While racializing the disease has caused steps down, some understanding of the disease has helped us step up. Identifying it as infectious and as a bacteria helped lower the rates of tuberculosis. Vaccine development, lung deflation, antibiotics and wide-spread screening has helped to reign in the tuberculosis problem to where society is today. However, Henry’s story tells a tale that the problem is far from over and that we are falling down the stairs again.
“The real cause of tuberculosis is human-built systems in the 21st century. We are the cause but that also means we are the solution,” Green said.

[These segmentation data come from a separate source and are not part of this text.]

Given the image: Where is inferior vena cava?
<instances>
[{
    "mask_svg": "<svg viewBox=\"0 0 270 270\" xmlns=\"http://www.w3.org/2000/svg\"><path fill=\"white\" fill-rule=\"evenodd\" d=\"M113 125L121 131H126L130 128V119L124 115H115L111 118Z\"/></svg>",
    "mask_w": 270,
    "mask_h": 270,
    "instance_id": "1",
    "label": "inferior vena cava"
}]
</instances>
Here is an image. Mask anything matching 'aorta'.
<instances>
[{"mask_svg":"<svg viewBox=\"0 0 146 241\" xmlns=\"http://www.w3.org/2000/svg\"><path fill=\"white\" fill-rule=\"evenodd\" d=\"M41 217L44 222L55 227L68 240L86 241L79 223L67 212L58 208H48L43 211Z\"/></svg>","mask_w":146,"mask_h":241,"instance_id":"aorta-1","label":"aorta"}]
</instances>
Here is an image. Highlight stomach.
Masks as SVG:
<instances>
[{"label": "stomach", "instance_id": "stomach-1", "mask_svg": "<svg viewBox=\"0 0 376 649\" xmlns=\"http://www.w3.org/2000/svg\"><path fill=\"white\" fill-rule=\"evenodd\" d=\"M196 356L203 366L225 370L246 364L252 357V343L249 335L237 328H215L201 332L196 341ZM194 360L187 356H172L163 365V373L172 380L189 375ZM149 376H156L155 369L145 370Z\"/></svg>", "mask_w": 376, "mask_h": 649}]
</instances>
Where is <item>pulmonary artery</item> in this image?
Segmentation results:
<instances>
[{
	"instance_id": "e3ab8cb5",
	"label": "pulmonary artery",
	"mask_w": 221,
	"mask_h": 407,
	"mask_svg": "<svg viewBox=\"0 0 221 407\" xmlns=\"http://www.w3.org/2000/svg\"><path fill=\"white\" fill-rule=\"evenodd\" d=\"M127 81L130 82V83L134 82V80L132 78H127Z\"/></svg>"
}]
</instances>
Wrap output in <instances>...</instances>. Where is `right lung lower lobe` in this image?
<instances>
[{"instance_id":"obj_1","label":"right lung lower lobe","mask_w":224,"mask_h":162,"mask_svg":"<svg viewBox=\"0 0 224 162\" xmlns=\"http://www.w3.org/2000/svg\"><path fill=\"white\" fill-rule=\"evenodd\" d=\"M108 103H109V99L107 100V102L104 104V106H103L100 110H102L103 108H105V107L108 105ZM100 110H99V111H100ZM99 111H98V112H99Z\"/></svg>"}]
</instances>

When tuberculosis ceased to be a problem in the United States, pharmaceutical companies lost the incentive to continue tuberculosis research. Since then, the bacterium has had the chance to become resistant to those old drugs, which is especially a problem in places such as Sierra Leone where those drugs are ineffective.
“This is not the end of the story, this is the middle of the story,” Green said.
Green said that to end the story of tuberculosis, almost 25 billion dollars are needed. Almost certainly, Green mentioned, that will have to be a sacrifice from the rich world. Although it would be hard to eradicate, we could eliminate it as a public health crisis.
Henry was able to receive personalized antibiotic care and cure his tuberculosis. Although he spent several years away from school, Henry was able to finish high school and enroll at the University of Sierra Leone, where he is now a junior. Green hopes that in the future everyone who lives with tuberculosis will receive the care that Henry did.
Professor of Sociology Bernice Pescosolido from Indiana University focused her talk on “Stigma and Global Mental Health.” Also at the symposium, Dr. Anatole Manzi from Harvard Medical School and Partners in Health discussed “Reimagining Global Health - A Call for Collective Optimism.”